IASB Officials Regret Lack of SEC Staff Recommendation on Incorporation of IFRS into US Reporting System

Commenting on the SEC staff report on the incorporation of IFRS into the US financial reporting system, Michel Prada, Chair of the IFRS Foundation, the IASB oversight body, urged the SEC to resolve the continued uncertainty over the US commitment to global accounting standards. While recognizing the right of the SEC to determine the method and timing for US incorporation of IFRS, the Foundation regrets that the staff report was not accompanied by a recommended action plan for the SEC. Citing both the achievements of the IASB-FASB convergence program and the repeated calls of the G-20 for global accounting standards, Chairman Prada would welcome a clear action plan on US incorporation. 


The SEC staff report reiterates the many challenges that a large economy such as the United States faces when transitioning to IFRSs. But Chairman Prada noted that the challenges facing the US are similar to challenges that other jurisdictions have successfully overcome when completing their own transition to IFRSs.The Foundation Trustees will carefully study the report in detail and take further steps as necessary. Their initial assessment is that many of the findings are broadly consistent with the conclusions of the Monitoring Board and Trustees’ respective Governance and Strategy Reviews completed earlier in the year, noted Chairman Prada, and are already addressed in the work plan for 2012. 
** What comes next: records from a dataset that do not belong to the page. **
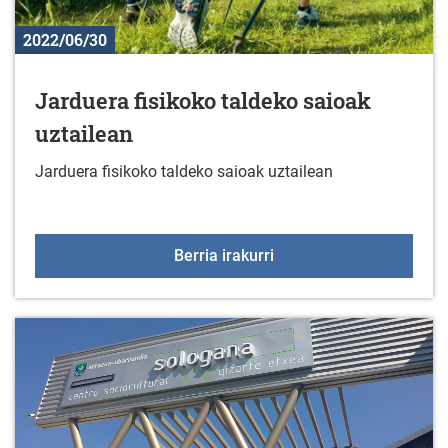
2022/06/30
Jarduera fisikoko taldeko saioak
uztailean
Jarduera fisikoko taldeko saioak uztailean
Jarduera fisikoko taldek
Berria irakurri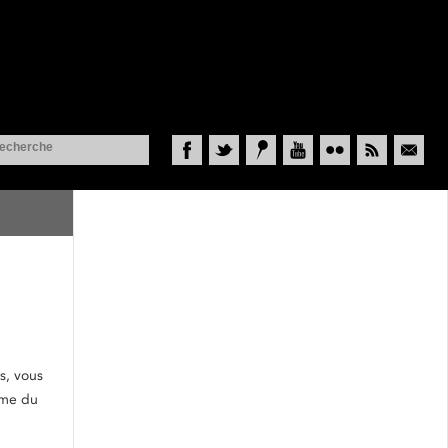
Facebook
Twitter
Historypin
YouTube
Flickr
RSS
Courriel
s, vous
mme du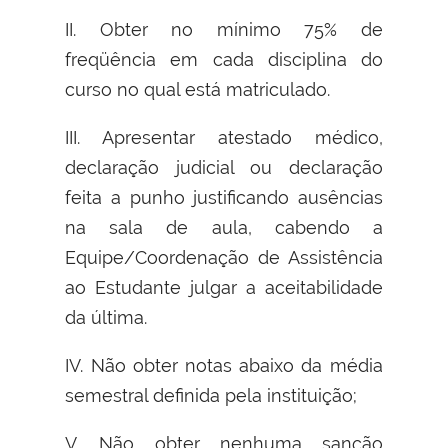
II. Obter no mínimo 75% de
freqüência em cada disciplina do
curso no qual está matriculado.
III. Apresentar atestado médico,
declaração judicial ou declaração
feita a punho justificando ausências
na sala de aula, cabendo a
Equipe/Coordenação de Assistência
ao Estudante julgar a aceitabilidade
da última.
IV. Não obter notas abaixo da média
semestral definida pela instituição;
V. Não obter nenhuma sanção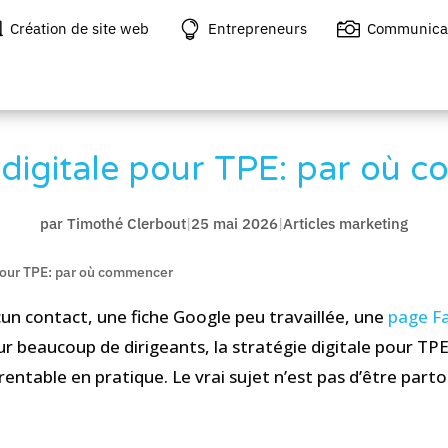



Création de site web
Entrepreneurs
Communica
 digitale pour TPE: par où
par
Timothé Clerbout
|
25 mai 2026
|
Articles marketing
 pour TPE: par où commencer
cun contact, une fiche Google peu travaillée, une
page F
 beaucoup de dirigeants, la stratégie digitale pour TP
rentable en pratique. Le vrai sujet n’est pas d’être partou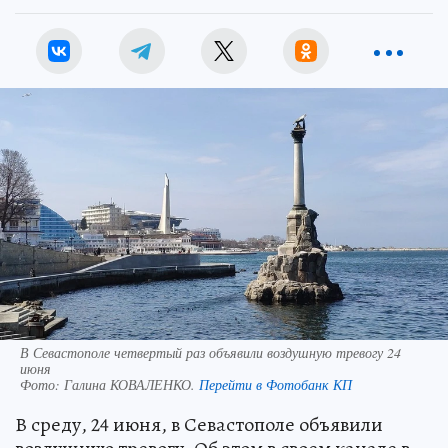
В Севастополе четвертый раз объявили воздушную тревогу 24
июня
Фото:
Галина КОВАЛЕНКО.
Перейти в Фотобанк КП
В среду, 24 июня, в Севастополе объявили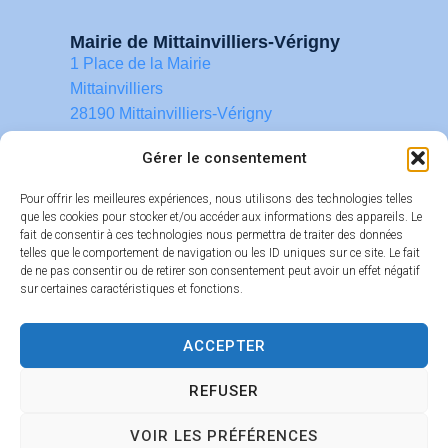
Mairie de Mittainvilliers-Vérigny
1 Place de la Mairie
Mittainvilliers
28190 Mittainvilliers-Vérigny
02 37 22 48 06
Gérer le consentement
contact@mittainvilliers-verigny.fr
Pour offrir les meilleures expériences, nous utilisons des technologies telles
que les cookies pour stocker et/ou accéder aux informations des appareils. Le
fait de consentir à ces technologies nous permettra de traiter des données
Horaires d’ouverture
telles que le comportement de navigation ou les ID uniques sur ce site. Le fait
Lundi : 14h-18h
de ne pas consentir ou de retirer son consentement peut avoir un effet négatif
Mardi : 14h-19h
sur certaines caractéristiques et fonctions.
Mercredi : 9h-18h
Jeudi : 14h-19h
ACCEPTER
Vendredi : 9h-12h
REFUSER
Accessibilité
Confidentialité
Mentions légales
Plan du site
VOIR LES PRÉFÉRENCES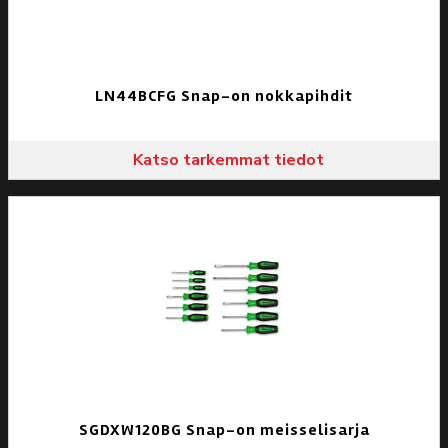
LN44BCFG Snap-on nokkapihdit
Katso tarkemmat tiedot
SGDXW120BG Snap-on meisselisarja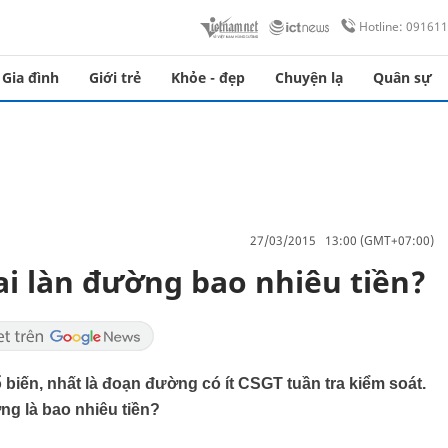
Hotline: 09161
Gia đình
Giới trẻ
Khỏe - đẹp
Chuyện lạ
Quân sự
27/03/2015 13:00 (GMT+07:00)
ai làn đường bao nhiêu tiền?
ổ biến, nhất là đoạn đường có ít CSGT tuần tra kiểm soát.
ờng là bao nhiêu tiền?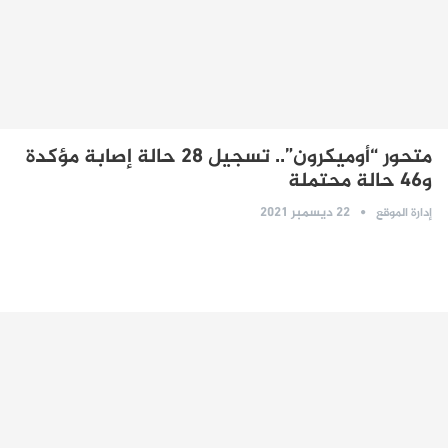
متحور “أوميكرون”.. تسجيل 28 حالة إصابة مؤكدة
و46 حالة محتملة
22 ديسمبر 2021
إدارة الموقع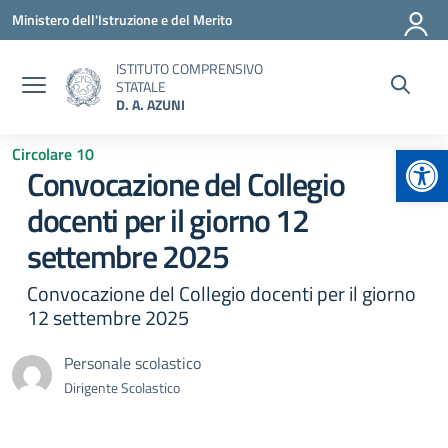
Vai ai contenuti
Vai al menu di navigazione
Vai al footer
Ministero dell'Istruzione e del Merito
ISTITUTO COMPRENSIVO
STATALE
D. A. AZUNI
Apr
Circolare 10
Convocazione del Collegio
docenti per il giorno 12
settembre 2025
Convocazione del Collegio docenti per il giorno
12 settembre 2025
Personale scolastico
Dirigente Scolastico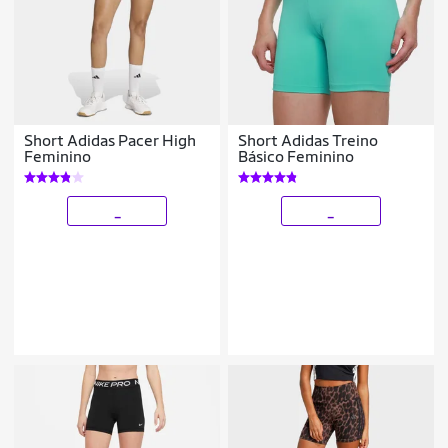
Short Adidas Pacer High
Short Adidas Treino
Feminino
Básico Feminino
_
_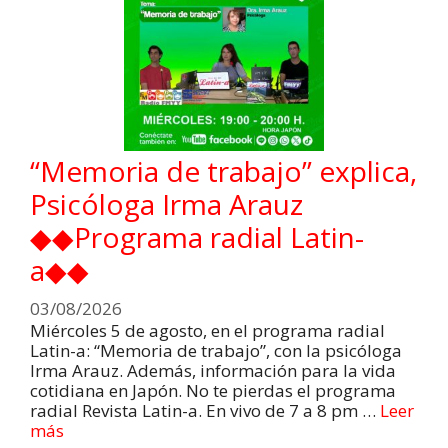
“Memoria de trabajo” explica,
Psicóloga Irma Arauz
◆◆Programa radial Latin-
a◆◆
03/08/2026
Miércoles 5 de agosto, en el programa radial
Latin-a: “Memoria de trabajo”, con la psicóloga
Irma Arauz. Además, información para la vida
cotidiana en Japón. No te pierdas el programa
radial Revista Latin-a. En vivo de 7 a 8 pm …
Leer
más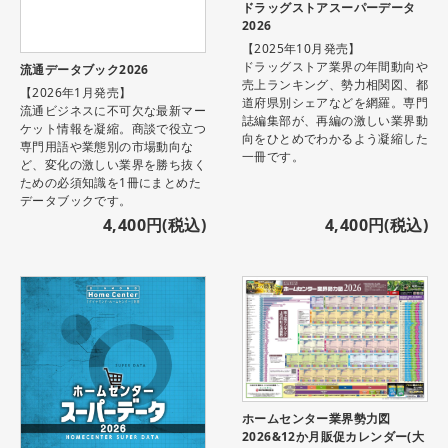
ドラッグストアスーパーデータ
2026
【2025年10月発売】
ドラッグストア業界の年間動向や
流通データブック2026
売上ランキング、勢力相関図、都
【2026年1月発売】
道府県別シェアなどを網羅。専門
流通ビジネスに不可欠な最新マー
誌編集部が、再編の激しい業界動
ケット情報を凝縮。商談で役立つ
向をひとめでわかるよう凝縮した
専門用語や業態別の市場動向な
一冊です。
ど、変化の激しい業界を勝ち抜く
ための必須知識を1冊にまとめた
データブックです。
4,400円(税込)
4,400円(税込)
ホームセンター業界勢力図
2026&12か月販促カレンダー(大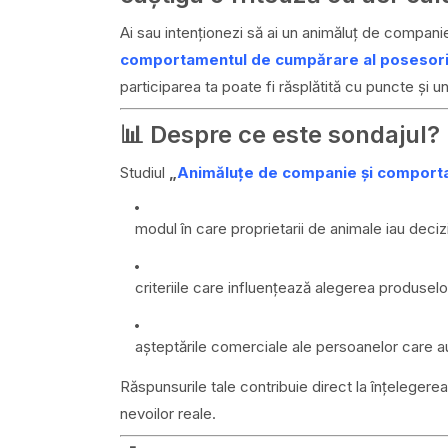
Ai sau intenționezi să ai un animăluț de compani
comportamentul de cumpărare al posesori
participarea ta poate fi răsplătită cu puncte și un
📊 Despre ce este sondajul?
Studiul
„
Animăluțe de companie și compor
modul în care proprietarii de animale iau deci
criteriile care influențează alegerea produselo
așteptările comerciale ale persoanelor care 
Răspunsurile tale contribuie direct la înțelegerea
nevoilor reale.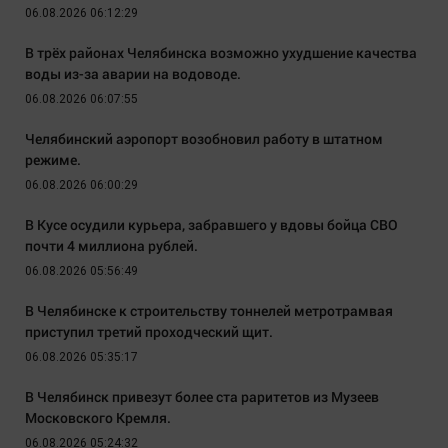
06.08.2026 06:12:29
В трёх районах Челябинска возможно ухудшение качества
воды из-за аварии на водоводе.
06.08.2026 06:07:55
Челябинский аэропорт возобновил работу в штатном
режиме.
06.08.2026 06:00:29
В Кусе осудили курьера, забравшего у вдовы бойца СВО
почти 4 миллиона рублей.
06.08.2026 05:56:49
В Челябинске к строительству тоннелей метротрамвая
приступил третий проходческий щит.
06.08.2026 05:35:17
В Челябинск привезут более ста раритетов из Музеев
Московского Кремля.
06.08.2026 05:24:32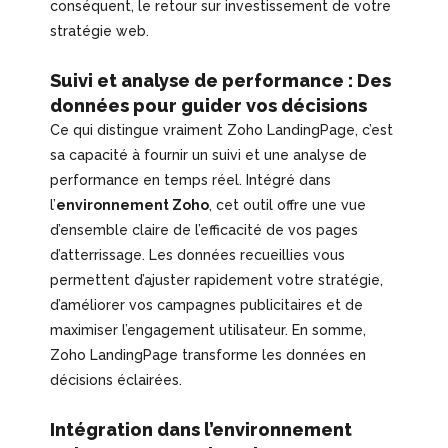
conséquent, le retour sur investissement de votre
stratégie web.
Suivi et analyse de performance : Des
données pour guider vos décisions
Ce qui distingue vraiment Zoho LandingPage, c’est
sa capacité à fournir un suivi et une analyse de
performance en temps réel. Intégré dans
l’
environnement Zoho
, cet outil offre une vue
d’ensemble claire de l’efficacité de vos pages
d’atterrissage. Les données recueillies vous
permettent d’ajuster rapidement votre stratégie,
d’améliorer vos campagnes publicitaires et de
maximiser l’engagement utilisateur. En somme,
Zoho LandingPage transforme les données en
décisions éclairées.
Intégration dans l’environnement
In his comments on the SEC staff report, IASB Chair Hans Hoogervorst emphasized that now is the right time to come on board and participate in shaping the future of global accounting. This is a pivotal moment for the IASB, he said, as the Board begins work on a new agenda. The era of convergence is coming to an end, he declared, and the Board is revamping its institutional infrastructure to provide for a more inclusive approach to international standard setting. IFRS have already achieved critical mass as international standards with more than two thirds of the G-20 now on board, he observed, and the momentum behind them becoming global accounting standards is irreversible.